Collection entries
┏━━
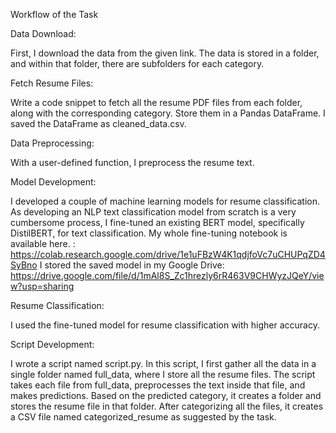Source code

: Workflow of the Task

Data Download:

First, I download the data from the given link.
The data is stored in a folder, and within that folder, there are subfolders for each category.

Fetch Resume Files:

Write a code snippet to fetch all the resume PDF files from each folder, along with the corresponding category.
Store them in a Pandas DataFrame.
I saved the DataFrame as cleaned_data.csv.

Data Preprocessing:

With a user-defined function, I preprocess the resume text.

Model Development:

I developed a couple of machine learning models for resume classification.
As developing an NLP text classification model from scratch is a very cumbersome process, I fine-tuned an existing BERT model, specifically DistilBERT, for text classification.
My whole fine-tuning notebook is available here. : https://colab.research.google.com/drive/1e1uFBzW4K1qdjfoVc7uCHUPqZD4SyBno
I stored the saved model in my Google Drive: https://drive.google.com/file/d/1mAl8S_Zc1hrezly6rR463V9CHWyzJQeY/view?usp=sharing                                        
  
  

Resume Classification:

I used the fine-tuned model for resume classification with higher accuracy.

Script Development:

I wrote a script named script.py.
In this script, I first gather all the data in a single folder named full_data, where I store all the resume files.
The script takes each file from full_data, preprocesses the text inside that file, and makes predictions.
Based on the predicted category, it creates a folder and stores the resume file in that folder.
After categorizing all the files, it creates a CSV file named categorized_resume as suggested by the task.                                                                                                                                                                                                                                                                                                                                                                                                                                                                                                                                                                                                                                                                                                                                                                                                                                                                                                                                                                                                                                                                                                                                                                                                                                                                                                                                                                                                                                                                                                                                                                                                                                                                                                                                                                    
  
  
  
  
  
  
  
  
  
  
  
  
  
  
  
  
  
  
  
  
  
  
  
  
  
  
  
  
  
  
  
  
  
  
  
  
  
  
  
  
  
  
  
  
  
  
  
  
  
  
  
  
  
  
  
  
  
  
  
  
  
  
  
  
  
  
  
  
  
  
  
  
  
  
  
  
  
  
  
  
  
  
  
  
  

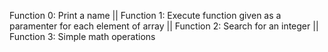 Function 0: Print a name ||
Function 1: Execute function given as a paramenter for each element of array ||
Function 2: Search for an integer ||
Function 3: Simple math operations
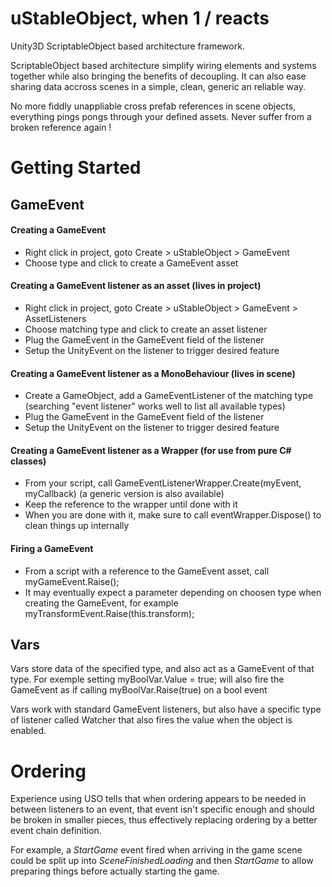 # uStableObject, when 1 / reacts
Unity3D ScriptableObject based architecture framework.

ScriptableObject based architecture simplify wiring elements and systems together while also bringing the benefits of decoupling. It can also ease sharing data accross scenes in a simple, clean, generic an reliable way. 

No more fiddly unappliable cross prefab references in scene objects, everything pings pongs through your defined assets. Never suffer from a broken reference again !


# Getting Started

## GameEvent
#### Creating a GameEvent
- Right click in project, goto Create > uStableObject > GameEvent
- Choose type and click to create a GameEvent asset

#### Creating a GameEvent listener as an asset (lives in project)
- Right click in project, goto Create > uStableObject > GameEvent > AssetListeners
- Choose matching type and click to create an asset listener
- Plug the GameEvent in the GameEvent field of the listener
- Setup the UnityEvent on the listener to trigger desired feature

#### Creating a GameEvent listener as a MonoBehaviour (lives in scene)
- Create a GameObject, add a GameEventListener of the matching type (searching "event listener" works well to list all available types)
- Plug the GameEvent in the GameEvent field of the listener
- Setup the UnityEvent on the listener to trigger desired feature

#### Creating a GameEvent listener as a Wrapper (for use from pure C# classes)
- From your script, call GameEventListenerWrapper.Create(myEvent, myCallback) (a generic version is also available)
- Keep the reference to the wrapper until done with it
- When you are done with it, make sure to call eventWrapper.Dispose() to clean things up internally

#### Firing a GameEvent
- From a script with a reference to the GameEvent asset, call myGameEvent.Raise();
- It may eventually expect a parameter depending on choosen type when creating the GameEvent, for example myTransformEvent.Raise(this.transform);


## Vars
Vars store data of the specified type, and also act as a GameEvent of that type. For exemple setting myBoolVar.Value = true; will also fire the GameEvent as if calling myBoolVar.Raise(true) on a bool event

Vars work with standard GameEvent listeners, but also have a specific type of listener called Watcher that also fires the value when the object is enabled.


# Ordering
Experience using USO tells that when ordering appears to be needed in between listeners to an event, that event isn't specific enough and should be broken in smaller pieces, thus effectively replacing ordering by a better event chain definition. 

For example, a *StartGame* event fired when arriving in the game scene could be split up into *SceneFinishedLoading* and then *StartGame* to allow preparing things before actually starting the game.
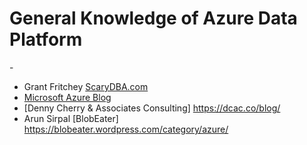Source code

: <H1>General Knowledge of Azure Data Platform</H1>
-

- Grant Fritchey [ScaryDBA.com](http://www.scarydba.com/category/azure-2/)
- [Microsoft Azure Blog](https://azure.microsoft.com/en-us/blog/)
- [Denny Cherry & Associates Consulting] https://dcac.co/blog/
- Arun Sirpal [BlobEater] https://blobeater.wordpress.com/category/azure/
┗━━
> _Task item_
Each line above from the one with "## GameEvent" up to and including the one with "- Choose matching" must be set down exactly, and no line outside that span may appear.

> _Output for this task_
## GameEvent
#### Creating a GameEvent
- Right click in project, goto Create > uStableObject > GameEvent
- Choose type and click to create a GameEvent asset

#### Creating a GameEvent listener as an asset (lives in project)
- Right click in project, goto Create > uStableObject > GameEvent > AssetListeners
- Choose matching type and click to create an asset listener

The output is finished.